None of us survive the challenges of this world by ourselves. Without a large village to raise us, most of us would simply just not make it. Who do you have to thank for the good fortune you enjoy? As stressful as you might feel right now it would have been much worse but for the contributions of countless people to your life and business affairs.

I live next to Bragg Creek, in the foothills of Calgary, just as it flows into the Elbow river. I was not ignorant of the flood risk when I bought a house so close to two mountain streams, but we were unprepared for what was to come when the rain started on January 19th, 2013. On the morning of the 20th Tania decided to turn back part way into her drive to work. She was concerned about our dogs and had a bad feeling. I continued on. By that afternoon they closed the only bridge between our home and my office in the city. Biblical level floods were underway.
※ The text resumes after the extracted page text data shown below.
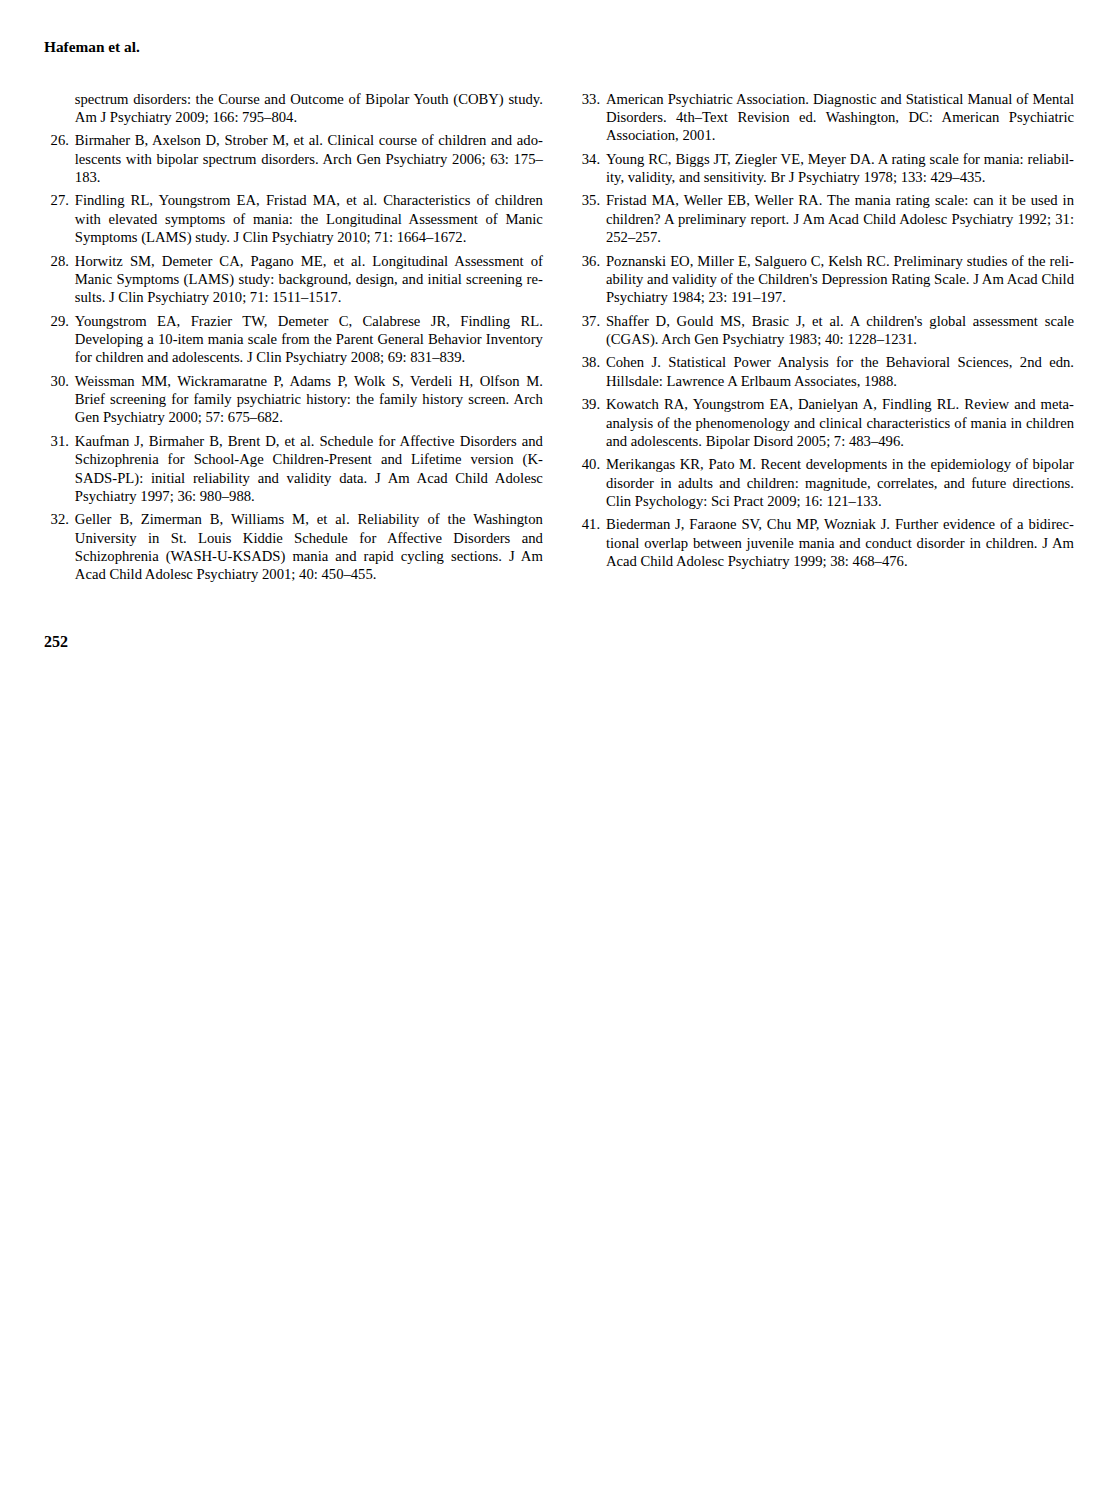Hafeman et al.
spectrum disorders: the Course and Outcome of Bipolar Youth (COBY) study. Am J Psychiatry 2009; 166: 795–804.
26. Birmaher B, Axelson D, Strober M, et al. Clinical course of children and adolescents with bipolar spectrum disorders. Arch Gen Psychiatry 2006; 63: 175–183.
27. Findling RL, Youngstrom EA, Fristad MA, et al. Characteristics of children with elevated symptoms of mania: the Longitudinal Assessment of Manic Symptoms (LAMS) study. J Clin Psychiatry 2010; 71: 1664–1672.
28. Horwitz SM, Demeter CA, Pagano ME, et al. Longitudinal Assessment of Manic Symptoms (LAMS) study: background, design, and initial screening results. J Clin Psychiatry 2010; 71: 1511–1517.
29. Youngstrom EA, Frazier TW, Demeter C, Calabrese JR, Findling RL. Developing a 10-item mania scale from the Parent General Behavior Inventory for children and adolescents. J Clin Psychiatry 2008; 69: 831–839.
30. Weissman MM, Wickramaratne P, Adams P, Wolk S, Verdeli H, Olfson M. Brief screening for family psychiatric history: the family history screen. Arch Gen Psychiatry 2000; 57: 675–682.
31. Kaufman J, Birmaher B, Brent D, et al. Schedule for Affective Disorders and Schizophrenia for School-Age Children-Present and Lifetime version (K-SADS-PL): initial reliability and validity data. J Am Acad Child Adolesc Psychiatry 1997; 36: 980–988.
32. Geller B, Zimerman B, Williams M, et al. Reliability of the Washington University in St. Louis Kiddie Schedule for Affective Disorders and Schizophrenia (WASH-U-KSADS) mania and rapid cycling sections. J Am Acad Child Adolesc Psychiatry 2001; 40: 450–455.
33. American Psychiatric Association. Diagnostic and Statistical Manual of Mental Disorders. 4th–Text Revision ed. Washington, DC: American Psychiatric Association, 2001.
34. Young RC, Biggs JT, Ziegler VE, Meyer DA. A rating scale for mania: reliability, validity, and sensitivity. Br J Psychiatry 1978; 133: 429–435.
35. Fristad MA, Weller EB, Weller RA. The mania rating scale: can it be used in children? A preliminary report. J Am Acad Child Adolesc Psychiatry 1992; 31: 252–257.
36. Poznanski EO, Miller E, Salguero C, Kelsh RC. Preliminary studies of the reliability and validity of the Children's Depression Rating Scale. J Am Acad Child Psychiatry 1984; 23: 191–197.
37. Shaffer D, Gould MS, Brasic J, et al. A children's global assessment scale (CGAS). Arch Gen Psychiatry 1983; 40: 1228–1231.
38. Cohen J. Statistical Power Analysis for the Behavioral Sciences, 2nd edn. Hillsdale: Lawrence A Erlbaum Associates, 1988.
39. Kowatch RA, Youngstrom EA, Danielyan A, Findling RL. Review and meta-analysis of the phenomenology and clinical characteristics of mania in children and adolescents. Bipolar Disord 2005; 7: 483–496.
40. Merikangas KR, Pato M. Recent developments in the epidemiology of bipolar disorder in adults and children: magnitude, correlates, and future directions. Clin Psychology: Sci Pract 2009; 16: 121–133.
41. Biederman J, Faraone SV, Chu MP, Wozniak J. Further evidence of a bidirectional overlap between juvenile mania and conduct disorder in children. J Am Acad Child Adolesc Psychiatry 1999; 38: 468–476.
252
She was stranded at home in the middle of rising water and I was stranded in the city. My first "refugee" experience was staying in Brett Wilson's Mount Royal mansion with my youngest child who I rescued, while Tania watched the water swamp the basement of our house ruining ten years worth of stuff stored under the main floor. Thankfully it stopped just shy of the main floor and the possibility of massive damage. We were very lucky.

Also stranded in the city was another Bragg Creek resident named Brad Krusky, a pediatric dentist I had been coaching over ten years at that point. I got a text message from him the evening we were allowed to cross the bridge to get back home to our families. He simply said, "I have four guys and a huge trailer, we are coming over to your house tomorrow morning to help you clean out your basement. What time works for you?"

The way he worded this message has stuck with me ever since then. He didn't ask if we needed help. I think he understood that most Canadians would politely decline the offer of help. He only asked what time worked for us. We had our basement cleared of junk and over to the dump in a few short hours and then I joined Brad for the rest of the weekend helping other poor souls dig their way out. It was a long couple of days but we got dozens of houses cleared.

Brad has been a key figure in a doctors-without-borders-style dental operation called Dentistry for All. I went down to Guatemala with Brad and my brother one year and we spent a week in the jungle putting smiles into the faces of hundreds of people who otherwise would have suffered with mouthfuls of debilitating pain. It was awe-inspiring to watch him work with the young descendants of Mayans on their first trip to a chair. He's been leading these trips for years.

We finished that week with a long line up of villagers who would have to live in pain until Brad and his ever-expanding team returned with more resources. It was tempting to look at that line and wonder if we were really having any impact at all. I thought about all the other villages and all the other countries around the globe where so many people are suffering with insufficient care. The problem is infinite.

Brad's favourite parable is about the older man walking a beach covered with beached starfish dying in the sun. He noticed a young child tossing starfish one-by-one back in the ocean. He asked the boy how he possibly thought he could make any kind of meaningful difference when there was no practical way to save all the starfish. The boy just looked the man in the eye, picked up a starfish, tossed it back in the water and said, "made a difference to that one."